- Action item:
Check each line of the entries. Copy the ones that contain the string "leidingen".

- Material provided:
_ _ _ _
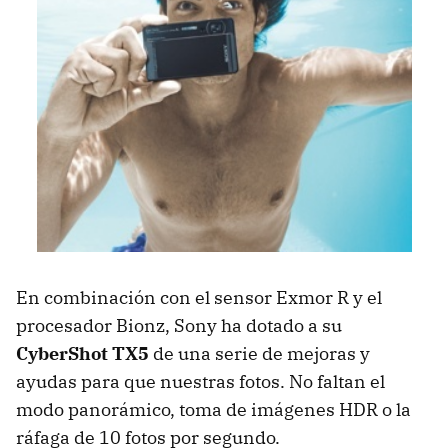
En combinación con el sensor Exmor R y el
procesador Bionz, Sony ha dotado a su
CyberShot TX5
de una serie de mejoras y
ayudas para que nuestras fotos. No faltan el
modo panorámico, toma de imágenes HDR o la
ráfaga de 10 fotos por segundo.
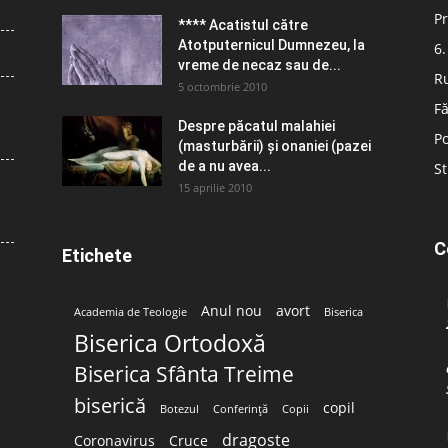
Pr
**** Acatistul către
Atotputernicul Dumnezeu, la
6.
vreme de necaz sau de...
R
5 octombrie 2010
Fă
Despre păcatul malahiei
Po
(masturbării) şi onaniei (pazei
de a nu avea...
St
15 aprilie 2010
C
Etichete
Anul nou
avort
Academia de Teologie
Biserica
Biserica Ortodoxă
Biserica Sfânta Treime
biserică
copil
Botezul
Conferință
Copii
dragoste
Coronavirus
Cruce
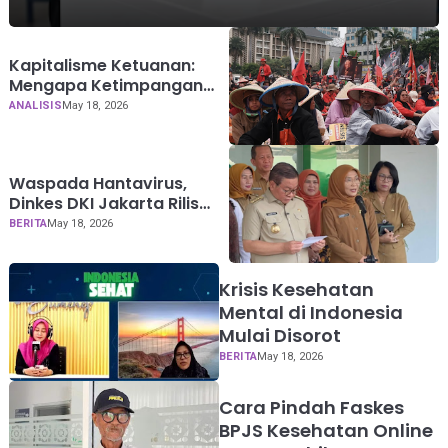
Kapitalisme Ketuanan:
Mengapa Ketimpangan
Bertahan di Era
ANALISIS
May 18, 2026
Demokrasi?
Waspada Hantavirus,
Dinkes DKI Jakarta Rilis
Panduan
BERITA
May 18, 2026
Krisis Kesehatan
Mental di Indonesia
Mulai Disorot
BERITA
May 18, 2026
Cara Pindah Faskes
BPJS Kesehatan Online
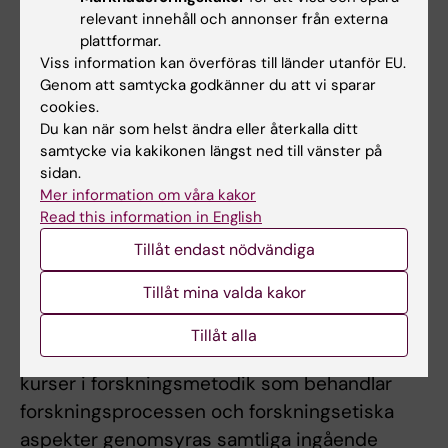
lärande, innovativ och kreativ
relevant innehåll och annonser från externa
plattformar.
verksamhetsförlagd utbildning samt
Viss information kan överföras till länder utanför EU.
interaktion och relation som
Genom att samtycka godkänner du att vi sparar
framgångsfaktorer i all personcentrerad och
cookies.
säker vård.
Du kan när som helst ändra eller återkalla ditt
samtycke via kakikonen längst ned till vänster på
sidan.
Vetenskapliga kunskaper, färdigheter och
Mer information om våra kakor
förhållningssätt
Read this information in English
De vetenskapliga kunskaper som studenterna
Tillåt endast nödvändiga
har från tidigare utbildning på grundnivå,
Tillåt mina valda kakor
fördjupas genom kurser i vetenskaplig
metodik, evidensbaserad omvårdnad och ett
Tillåt alla
självständigt examensarbete. Utöver två
kurser i forskningsmetodik som behandlar
forskningsprocessen och forskningsetiska
aspekter genomsyras samtliga ingående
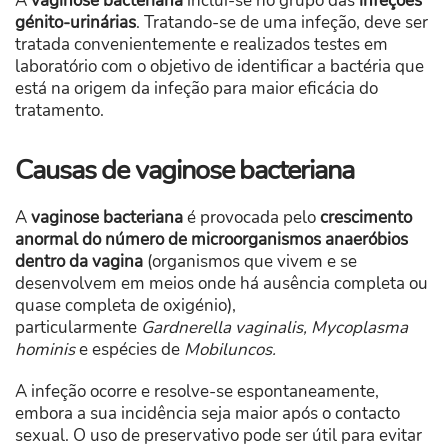
A
vaginose bacteriana
inclui-se no grupo das
infeções
génito-urinárias
. Tratando-se de uma infeção, deve ser
tratada convenientemente e realizados testes em
laboratório com o objetivo de identificar a bactéria que
está na origem da infeção para maior eficácia do
tratamento.
Causas de vaginose bacteriana
A
vaginose bacteriana
é provocada pelo
crescimento
anormal do número de microorganismos anaeróbios
dentro da vagina
(organismos que vivem e se
desenvolvem em meios onde há ausência completa ou
quase completa de oxigénio),
particularmente
Gardnerella vaginalis, Mycoplasma
hominis
e espécies de
Mobiluncos.
A infeção ocorre e resolve-se espontaneamente,
embora a sua incidência seja maior após o contacto
sexual. O uso de preservativo pode ser útil para evitar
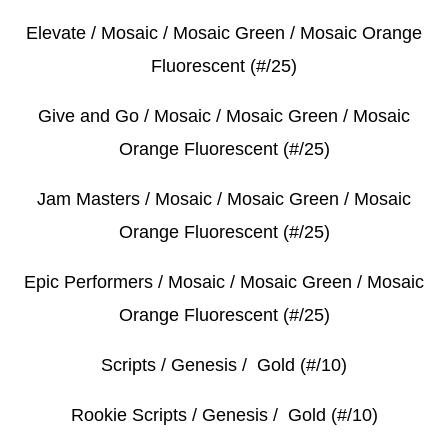
Elevate / Mosaic / Mosaic Green / Mosaic Orange
Fluorescent (#/25)
Give and Go / Mosaic / Mosaic Green / Mosaic
Orange Fluorescent (#/25)
Jam Masters / Mosaic / Mosaic Green / Mosaic
Orange Fluorescent (#/25)
Epic Performers / Mosaic / Mosaic Green / Mosaic
Orange Fluorescent (#/25)
Scripts / Genesis / Gold (#/10)
Rookie Scripts / Genesis / Gold (#/10)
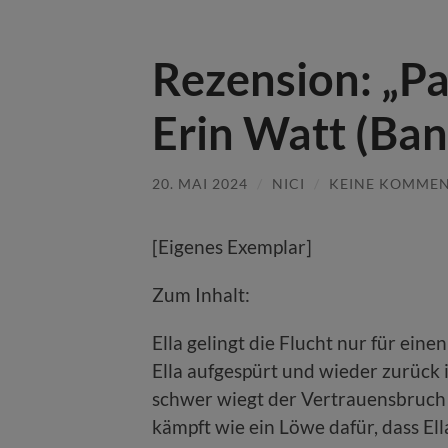
Rezension: „Pa
Erin Watt (Ban
20. MAI 2024
/
NICI
/
KEINE KOMME
[Eigenes Exemplar]
Zum Inhalt:
Ella gelingt die Flucht nur für ein
Ella aufgespürt und wieder zurück in
schwer wiegt der Vertrauensbruch 
kämpft wie ein Löwe dafür, dass El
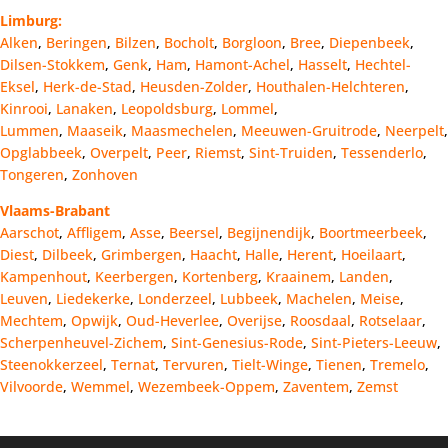
Limburg:
Alken
,
Beringen
,
Bilzen
,
Bocholt
,
Borgloon
,
Bree
,
Diepenbeek
,
Dilsen-Stokkem
,
Genk
,
Ham
,
Hamont-Achel
,
Hasselt
,
Hechtel-
Eksel
,
Herk-de-Stad
,
Heusden-Zolder
,
Houthalen-Helchteren
,
Kinrooi
,
Lanaken
,
Leopoldsburg
,
Lommel
,
Lummen
,
Maaseik
,
Maasmechelen
,
Meeuwen-Gruitrode
,
Neerpelt
,
Opglabbeek
,
Overpelt
,
Peer
,
Riemst
,
Sint-Truiden
,
Tessenderlo
,
Tongeren
,
Zonhoven
Vlaams-Brabant
Aarschot
,
Affligem
,
Asse
,
Beersel
,
Begijnendijk
,
Boortmeerbeek
,
Diest
,
Dilbeek
,
Grimbergen
,
Haacht
,
Halle
,
Herent
,
Hoeilaart
,
Kampenhout
,
Keerbergen
,
Kortenberg
,
Kraainem
,
Landen
,
Leuven
,
Liedekerke
,
Londerzeel
,
Lubbeek
,
Machelen
,
Meise
,
Mechtem
,
Opwijk
,
Oud-Heverlee
,
Overijse
,
Roosdaal
,
Rotselaar
,
Scherpenheuvel-Zichem
,
Sint-Genesius-Rode
,
Sint-Pieters-Leeuw
,
Steenokkerzeel
,
Ternat
,
Tervuren
,
Tielt-Winge
,
Tienen
,
Tremelo
,
Vilvoorde
,
Wemmel
,
Wezembeek-Oppem
,
Zaventem
,
Zemst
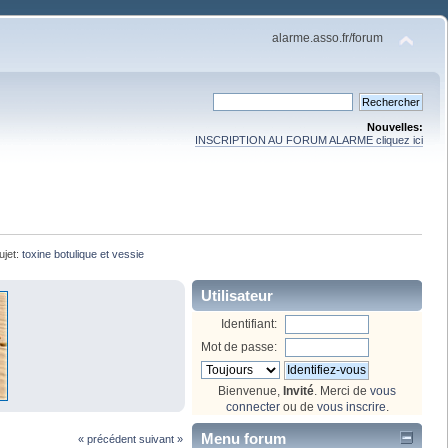
alarme.asso.fr/forum
Nouvelles:
INSCRIPTION AU FORUM ALARME cliquez ici
ujet:
toxine botulique et vessie
Utilisateur
Identifiant:
Mot de passe:
Bienvenue,
Invité
. Merci de
vous
connecter
ou de
vous inscrire
.
Menu forum
« précédent
suivant »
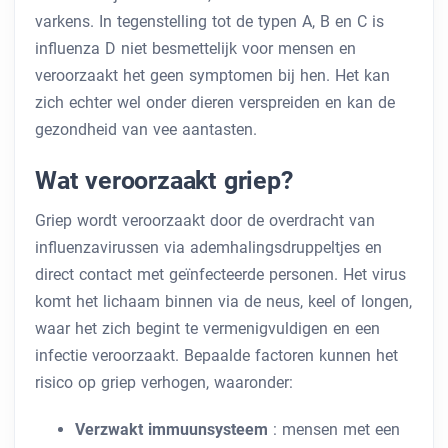
varkens. In tegenstelling tot de typen A, B en C is
influenza D niet besmettelijk voor mensen en
veroorzaakt het geen symptomen bij hen. Het kan
zich echter wel onder dieren verspreiden en kan de
gezondheid van vee aantasten.
Wat veroorzaakt griep?
Griep wordt veroorzaakt door de overdracht van
influenzavirussen via ademhalingsdruppeltjes en
direct contact met geïnfecteerde personen. Het virus
komt het lichaam binnen via de neus, keel of longen,
waar het zich begint te vermenigvuldigen en een
infectie veroorzaakt. Bepaalde factoren kunnen het
risico op griep verhogen, waaronder:
Verzwakt immuunsysteem
: mensen met een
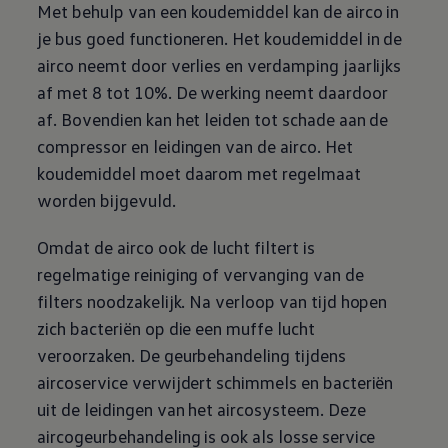
Met behulp van een koudemiddel kan de airco in
je bus goed functioneren. Het koudemiddel in de
airco neemt door verlies en verdamping jaarlijks
af met 8 tot 10%. De werking neemt daardoor
af. Bovendien kan het leiden tot schade aan de
compressor en leidingen van de airco. Het
koudemiddel moet daarom met regelmaat
worden bijgevuld.
Omdat de airco ook de lucht filtert is
regelmatige reiniging of vervanging van de
filters noodzakelijk. Na verloop van tijd hopen
zich bacteriën op die een muffe lucht
veroorzaken. De geurbehandeling tijdens
aircoservice verwijdert schimmels en bacteriën
uit de leidingen van het aircosysteem. Deze
aircogeurbehandeling is ook als losse service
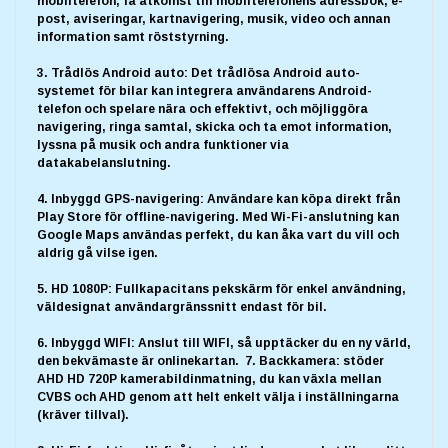
mobiltelefon, få åtkomst till mobiltelefonens adressbok, e-
post, aviseringar, kartnavigering, musik, video och annan
information samt röststyrning.
3. Trådlös Android auto: Det trådlösa Android auto-
systemet för bilar kan integrera användarens Android-
telefon och spelare nära och effektivt, och möjliggöra
navigering, ringa samtal, skicka och ta emot information,
lyssna på musik och andra funktioner via
datakabelanslutning.
4. Inbyggd GPS-navigering: Användare kan köpa direkt från
Play Store för offline-navigering. Med Wi-Fi-anslutning kan
Google Maps användas perfekt, du kan åka vart du vill och
aldrig gå vilse igen.
5. HD 1080P: Fullkapacitans pekskärm för enkel användning,
väldesignat användargränssnitt endast för bil.
6. Inbyggd WIFI: Anslut till WIFI, så upptäcker du en ny värld,
den bekvämaste är onlinekartan. 7. Backkamera: stöder
AHD HD 720P kamerabildinmatning, du kan växla mellan
CVBS och AHD genom att helt enkelt välja i inställningarna
(kräver tillval).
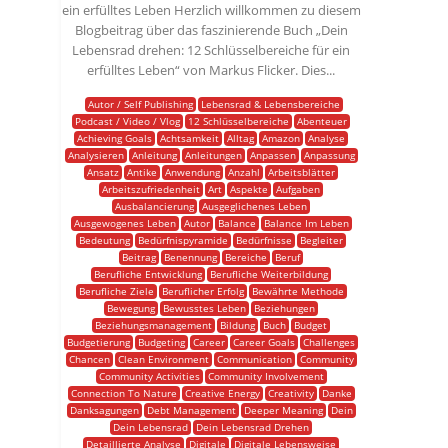
ein erfülltes Leben Herzlich willkommen zu diesem
Blogbeitrag über das faszinierende Buch „Dein
Lebensrad drehen: 12 Schlüsselbereiche für ein
erfülltes Leben“ von Markus Flicker. Dies...
Autor / Self Publishing
Lebensrad & Lebensbereiche
Podcast / Video / Vlog
12 Schlüsselbereiche
Abenteuer
Achieving Goals
Achtsamkeit
Alltag
Amazon
Analyse
Analysieren
Anleitung
Anleitungen
Anpassen
Anpassung
Ansatz
Antike
Anwendung
Anzahl
Arbeitsblätter
Arbeitszufriedenheit
Art
Aspekte
Aufgaben
Ausbalancierung
Ausgeglichenes Leben
Ausgewogenes Leben
Autor
Balance
Balance Im Leben
Bedeutung
Bedürfnispyramide
Bedürfnisse
Begleiter
Beitrag
Benennung
Bereiche
Beruf
Berufliche Entwicklung
Berufliche Weiterbildung
Berufliche Ziele
Beruflicher Erfolg
Bewährte Methode
Bewegung
Bewusstes Leben
Beziehungen
Beziehungsmanagement
Bildung
Buch
Budget
Budgetierung
Budgeting
Career
Career Goals
Challenges
Chancen
Clean Environment
Communication
Community
Community Activities
Community Involvement
Connection To Nature
Creative Energy
Creativity
Danke
Danksagungen
Debt Management
Deeper Meaning
Dein
Dein Lebensrad
Dein Lebensrad Drehen
Detaillierte Analyse
Digitale
Digitale Lebensweise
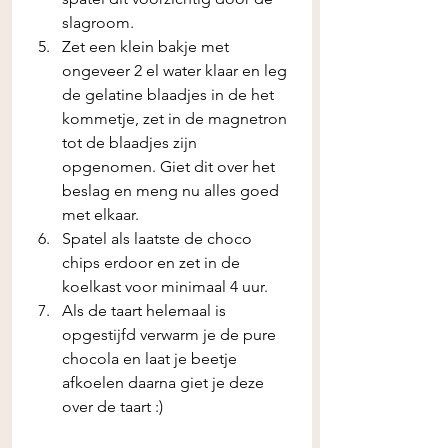
slagroom. 
Zet een klein bakje met 
ongeveer 2 el water klaar en leg 
de gelatine blaadjes in de het 
kommetje, zet in de magnetron 
tot de blaadjes zijn 
opgenomen. Giet dit over het 
beslag en meng nu alles goed 
met elkaar. 
Spatel als laatste de choco 
chips erdoor en zet in de 
koelkast voor minimaal 4 uur. 
Als de taart helemaal is 
opgestijfd verwarm je de pure 
chocola en laat je beetje 
afkoelen daarna giet je deze 
over de taart :) 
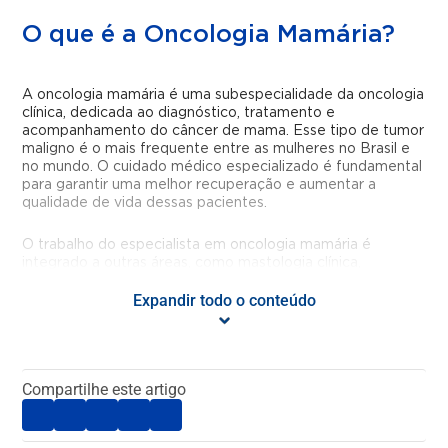
O que é a Oncologia Mamária?
A oncologia mamária é uma subespecialidade da oncologia
clínica, dedicada ao diagnóstico, tratamento e
acompanhamento do câncer de mama. Esse tipo de tumor
maligno é o mais frequente entre as mulheres no Brasil e
no mundo. O cuidado médico especializado é fundamental
para garantir uma melhor recuperação e aumentar a
qualidade de vida dessas pacientes.
O trabalho do especialista em oncologia mamária é
integrado a outras áreas, como mastologia clínica,
radioterapia e psicologia, com o objetivo de promover um
Expandir todo o conteúdo
cuidado multidisciplinar, integral e mais eficiente.
Um especialista em Oncologia
Mamária cuida de quê?
Compartilhe este artigo
Este profissional é responsável por acompanhar casos de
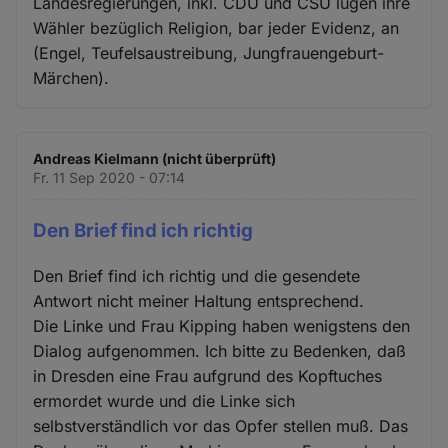
Landesregierungen, inkl. CDU und CSU lügen ihre
Wähler bezüglich Religion, bar jeder Evidenz, an
(Engel, Teufelsaustreibung, Jungfrauengeburt-
Märchen).
Andreas Kielmann (nicht überprüft)
Fr. 11 Sep 2020 - 07:14
Den Brief find ich richtig
Den Brief find ich richtig und die gesendete
Antwort nicht meiner Haltung entsprechend.
Die Linke und Frau Kipping haben wenigstens den
Dialog aufgenommen. Ich bitte zu Bedenken, daß
in Dresden eine Frau aufgrund des Kopftuches
ermordet wurde und die Linke sich
selbstverständlich vor das Opfer stellen muß. Das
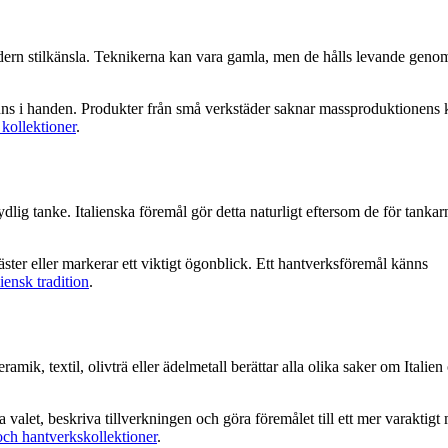
odern stilkänsla. Teknikerna kan vara gamla, men de hålls levande genom
känns i handen. Produkter från små verkstäder saknar massproduktionens 
 kollektioner
.
ig tanke. Italienska föremål gör detta naturligt eftersom de för tankarna
 gäster eller markerar ett viktigt ögonblick. Ett hantverksföremål känns
iensk tradition
.
eramik, textil, olivträ eller ädelmetall berättar alla olika saker om Italie
valet, beskriva tillverkningen och göra föremålet till ett mer varaktigt
 och hantverkskollektioner
.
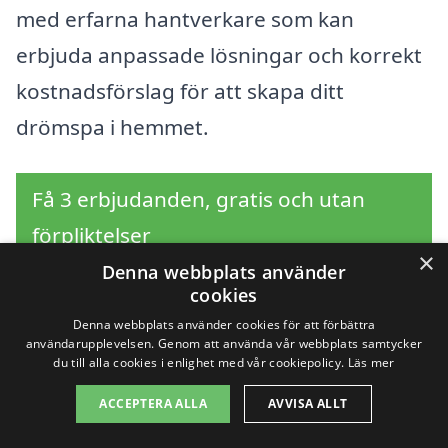
med erfarna hantverkare som kan
erbjuda anpassade lösningar och korrekt
kostnadsförslag för att skapa ditt
drömspa i hemmet.
Få 3 erbjudanden, gratis och utan
förpliktelser
×
Denna webbplats använder
cookies
Denna webbplats använder cookies för att förbättra
Sök efter en
användarupplevelsen. Genom att använda vår webbplats samtycker
du till alla cookies i enlighet med vår cookiepolicy.
Läs mer
professionell för bastu i
ACCEPTERA ALLA
AVVISA ALLT
andra städer nära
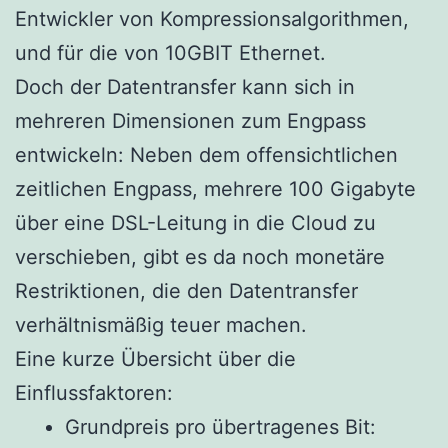
Entwickler von Kompressionsalgorithmen,
und für die von 10GBIT Ethernet.
Doch der Datentransfer kann sich in
mehreren Dimensionen zum Engpass
entwickeln: Neben dem offensichtlichen
zeitlichen Engpass, mehrere 100 Gigabyte
über eine DSL-Leitung in die Cloud zu
verschieben, gibt es da noch monetäre
Restriktionen, die den Datentransfer
verhältnismäßig teuer machen.
Eine kurze Übersicht über die
Einflussfaktoren:
Grundpreis pro übertragenes Bit:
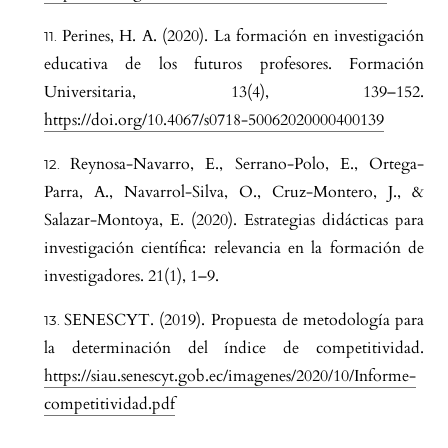
Perines, H. A. (2020). La formación en investigación
educativa de los futuros profesores. Formación
Universitaria, 13(4), 139–152.
https://doi.org/10.4067/s0718-50062020000400139
Reynosa-Navarro, E., Serrano-Polo, E., Ortega-
Parra, A., Navarrol-Silva, O., Cruz-Montero, J., &
Salazar-Montoya, E. (2020). Estrategias didácticas para
investigación científica: relevancia en la formación de
investigadores. 21(1), 1–9.
SENESCYT. (2019). Propuesta de metodología para
la determinación del índice de competitividad.
https://siau.senescyt.gob.ec/imagenes/2020/10/Informe-
competitividad.pdf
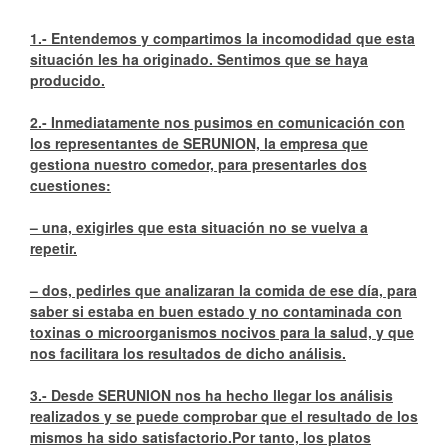
1.- Entendemos y compartimos la incomodidad que esta
situación les ha originado. Sentimos que se haya
producido.
2.- Inmediatamente nos pusimos en comunicación con
los representantes de SERUNION, la empresa que
gestiona nuestro comedor, para presentarles dos
cuestiones:
– una, exigirles que esta situación no se vuelva a
repetir.
– dos, pedirles que analizaran la comida de ese día, para
saber si estaba en buen estado y no contaminada con
toxinas o microorganismos nocivos para la salud, y que
nos facilitara los resultados de dicho análisis.
3.- Desde SERUNION nos ha hecho llegar los análisis
realizados y se puede comprobar que el resultado de los
mismos ha sido satisfactorio.Por tanto, los platos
_ _ _ _
- Result:
compressor en leidingen van de airco. Het
uit de leidingen van het aircosysteem. Deze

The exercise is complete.